A recent study conducted in Madrid, Spain, has found that a certain protein can stop brain tumor growth, thus increasing the life expectancy of brain cancer patients.

The study refers specifically to glioblastoma brain tumors and has been proven to work on humans. Researchers at the Spanish National Cancer Research Centre (CNIO) in Madrid, Spain, led by Maria A. Blasco, head of the Telomeres and Telomerase Group, have observed that, by inhibiting a protein called telomeric repeat binding factor 1, or TRF1, the growth of glioblastomas is halted.

TRF1 is a protein that, as part of a larger protein complex called shelterin, helps to safeguard the protective caps found at the end of chromosomes.

First experimented on mice, the procedure of TRF1 inhibition was noticed to increase the survival rate by 30 percent. The TRF1 found in tumor was blocked, thus blocking the multiplication of cancerous cells.

The inhibition of a protein called TRF1 triggers the inhibition of brain tumor development.
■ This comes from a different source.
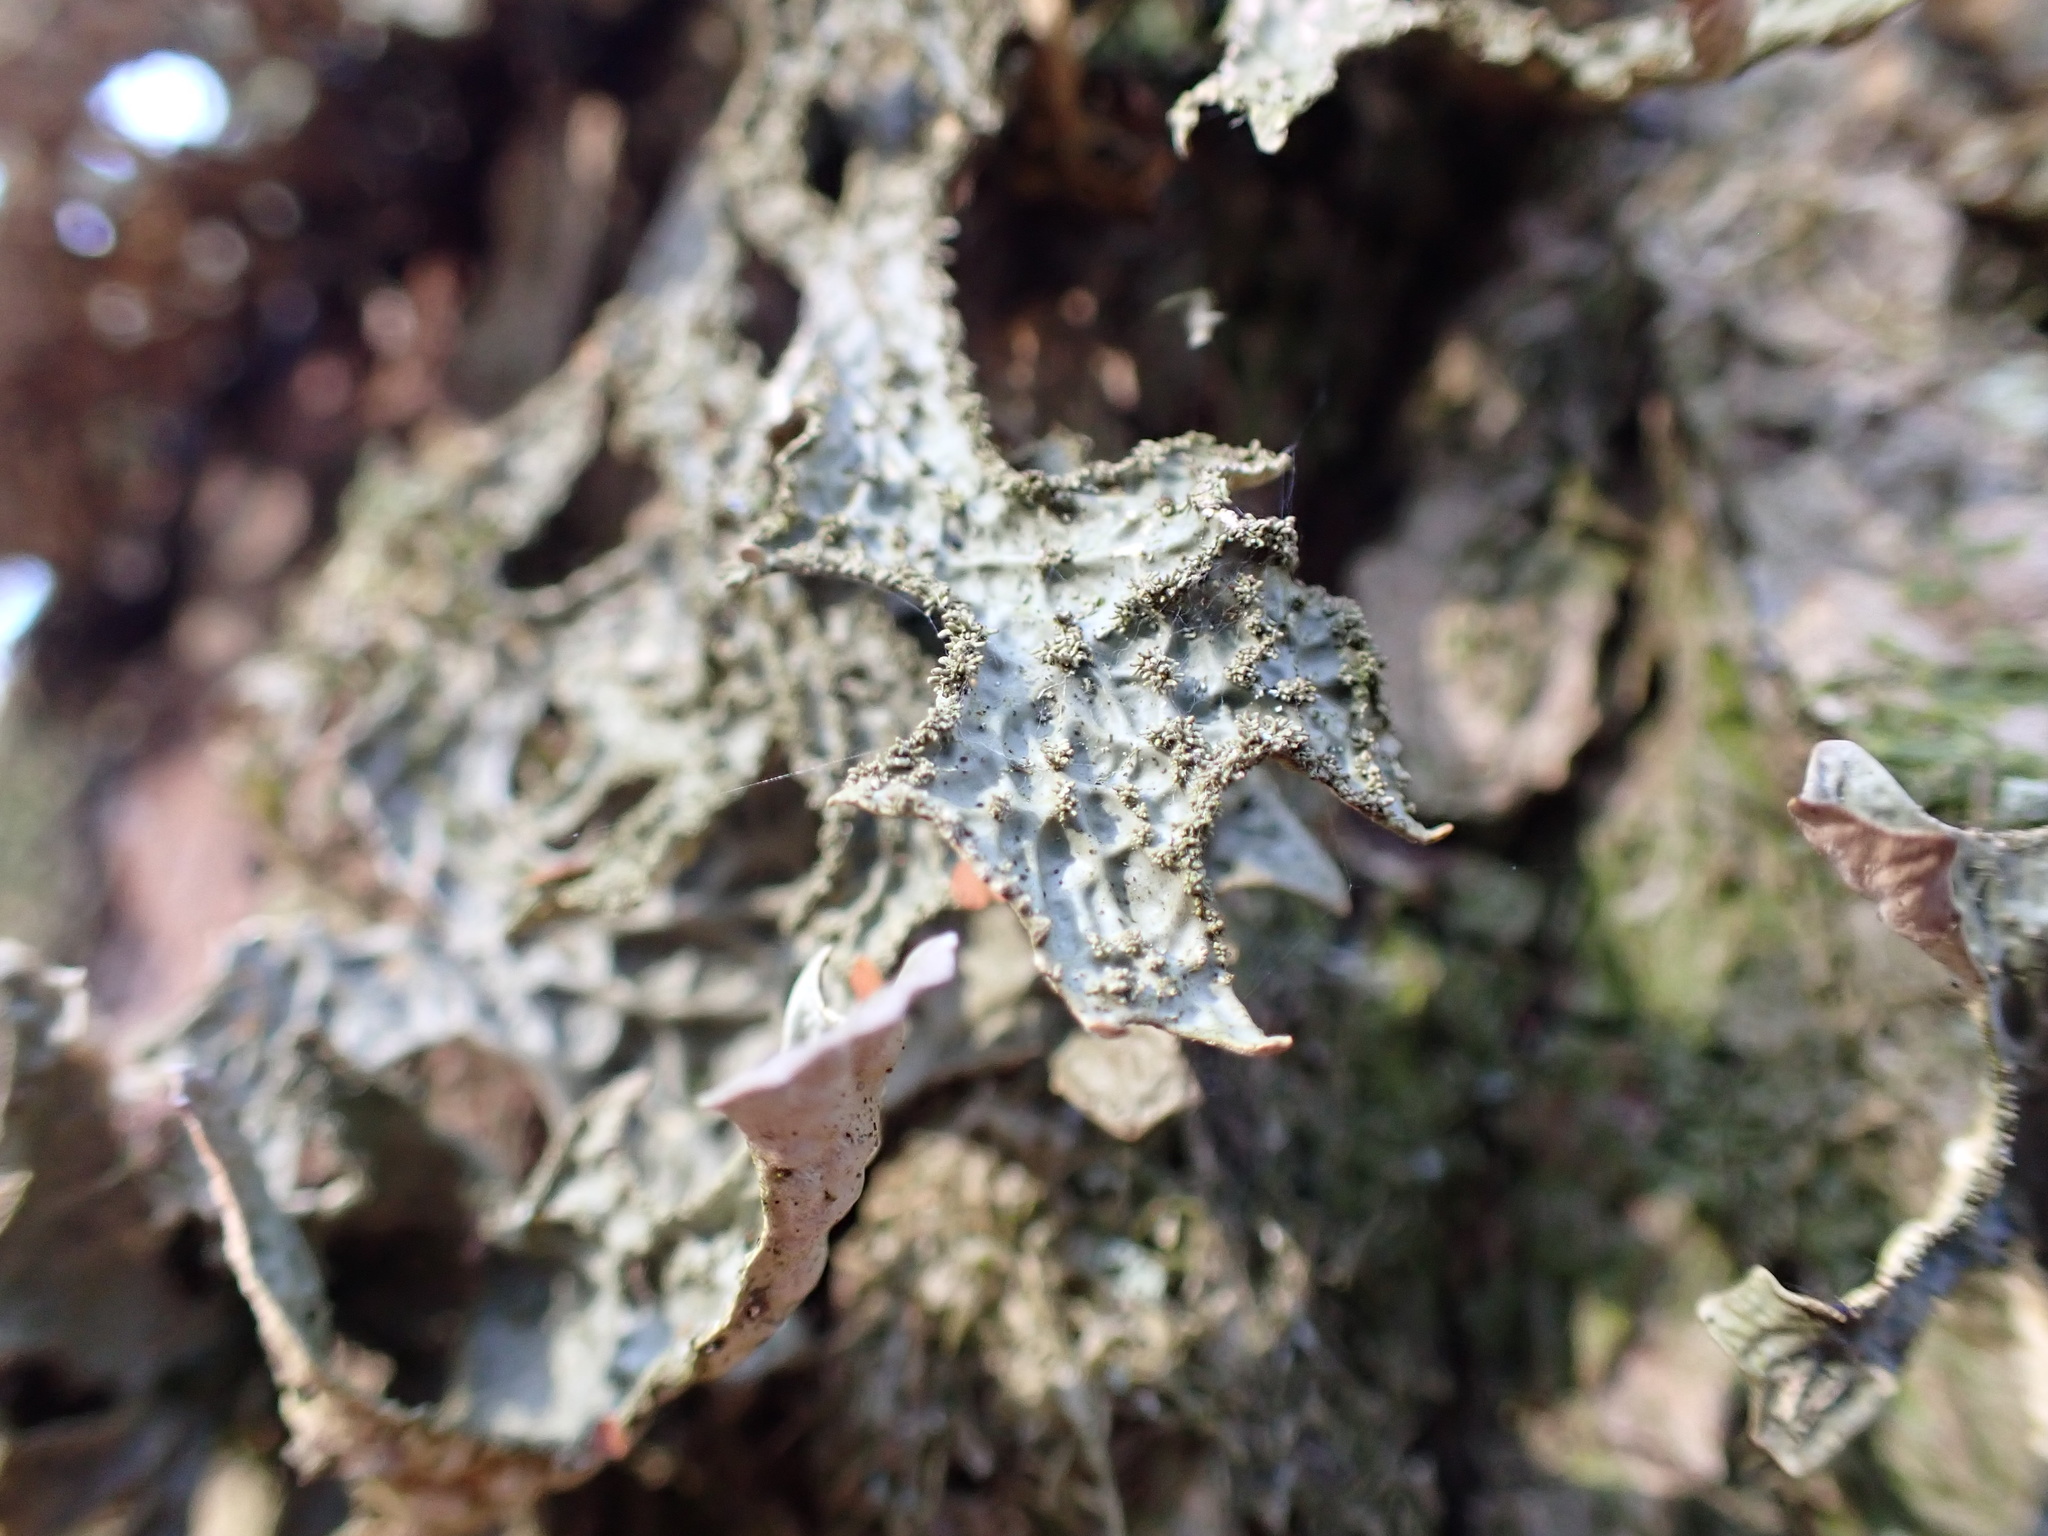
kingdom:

Lead author Maria Blasco believes that the finding is revolutionary in the therapeutic handling of glioblastoma. “We see that inhibiting TRF1 is an effective strategy for treating glioblastoma both by itself and in combination with current radiation and temozolomide therapies.”

Glioblastoma tumors are known to be extremely difficult to treat. They are spreading fast, with patients having a median survival of 15 months.

At present, the treatment with the most efficacy are radiotherapy, combined with chemotherapy (usually temozolomide).